**Exercise aim**
Transcribe the entries below exactly from their first line through the line containing "Page size: 1500x1125.", and let no picture into the copy.

Records excerpted from a collection:
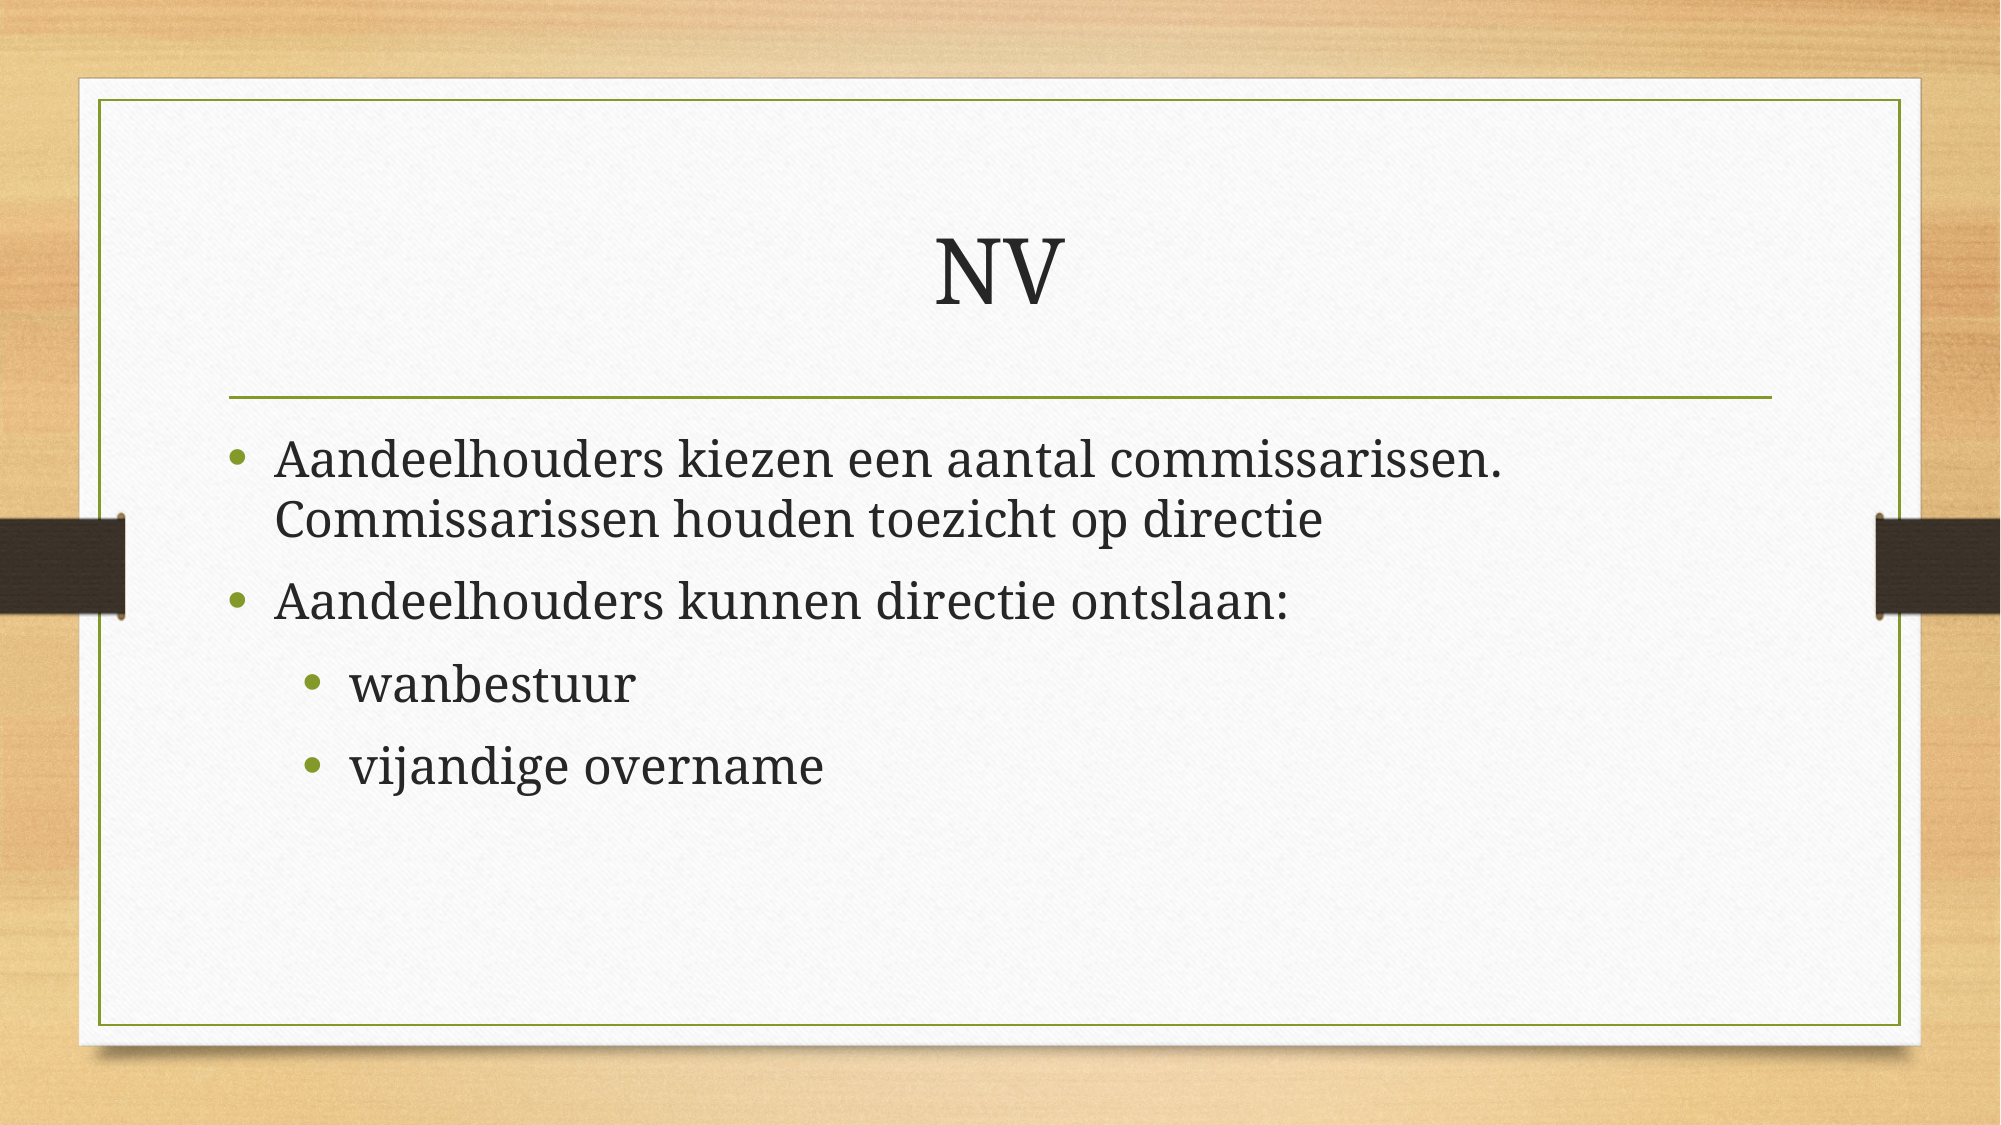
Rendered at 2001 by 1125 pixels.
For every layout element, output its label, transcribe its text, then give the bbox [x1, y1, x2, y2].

list Aandeelhouders kiezen een aantal commissarissen. Commissarissen houden toezicht op directie Aandeelhouders kunnen directie ontslaan: wanbestuur vijandige overname [212, 419, 1788, 964]
title NV [212, 161, 1788, 375]
picture [0, 0, 2001, 1125]
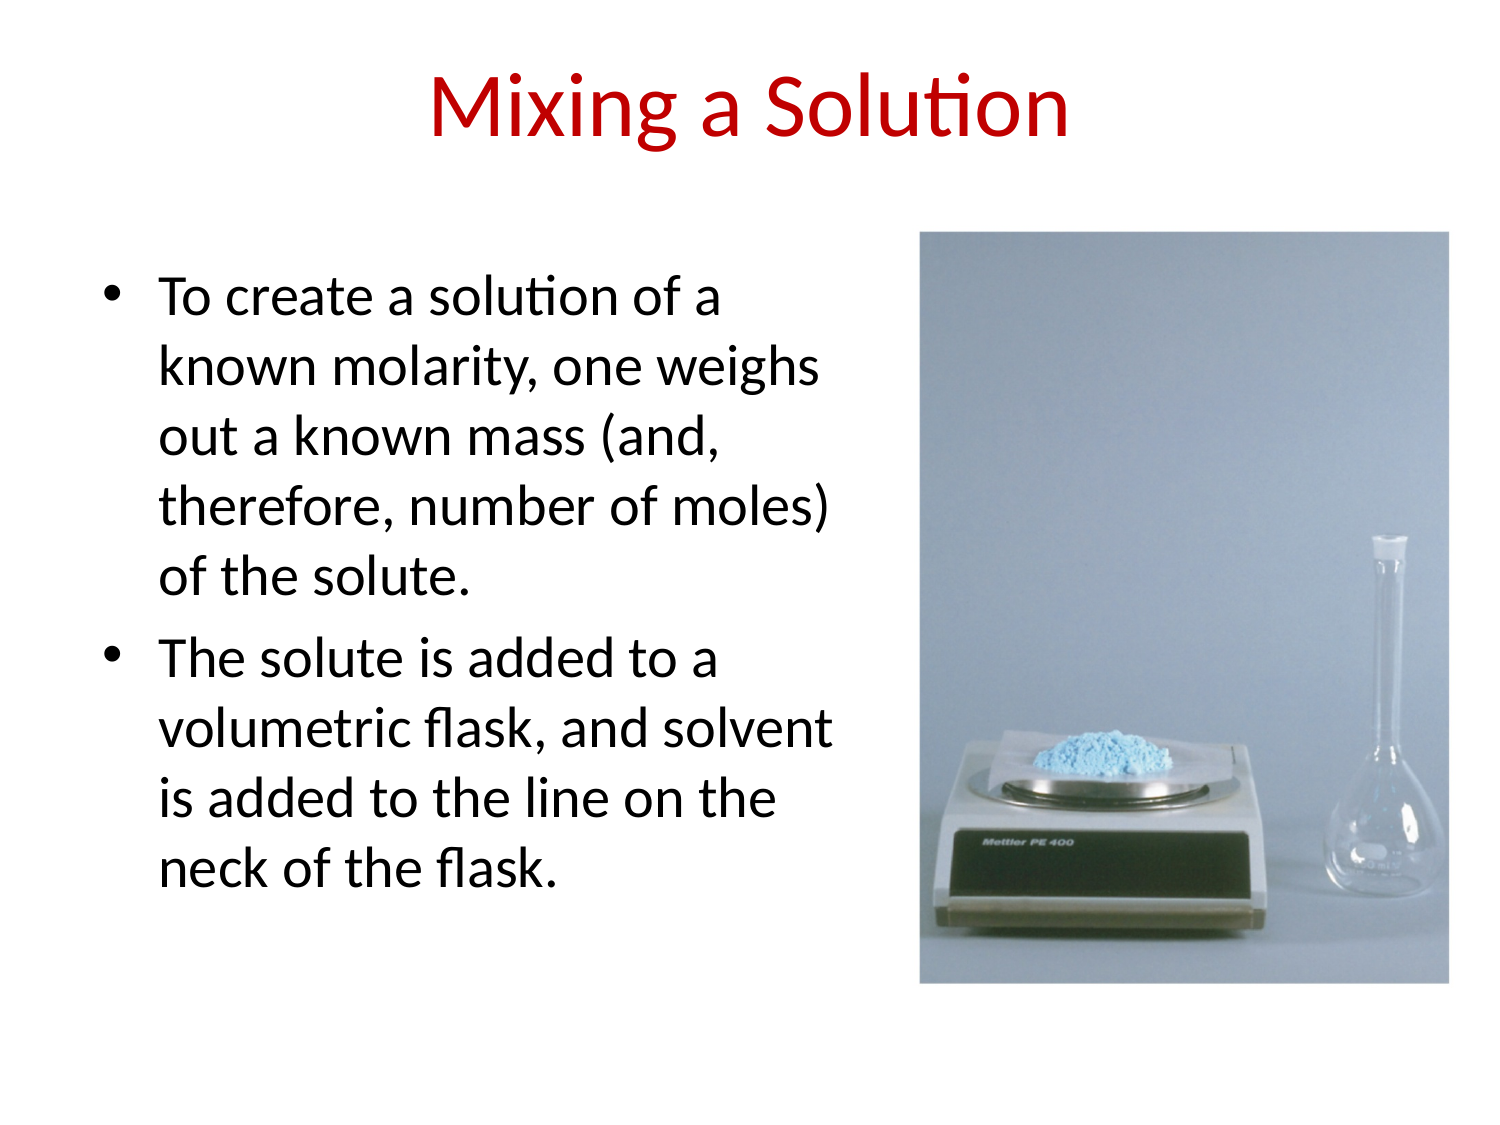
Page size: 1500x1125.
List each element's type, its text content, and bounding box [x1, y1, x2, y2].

text_box To create a solution of a known molarity, one weighs out a known mass (and, therefore, number of moles) of the solute. The solute is added to a volumetric flask, and solvent is added to the line on the neck of the flask. [87, 249, 875, 1000]
picture [912, 224, 1456, 988]
text_box Mixing a Solution [112, 37, 1388, 225]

**Result of the exercise**
Rendered at 2001 by 1125 pixels.
For every layout element, output its label, transcribe its text, then give the bbox [x1, y1, x2, y2].

list Aandeelhouders kiezen een aantal commissarissen. Commissarissen houden toezicht op directie Aandeelhouders kunnen directie ontslaan: wanbestuur vijandige overname [212, 419, 1788, 964]
title NV [212, 161, 1788, 375]
picture [0, 0, 2001, 1125]
Page size: 1500x1125.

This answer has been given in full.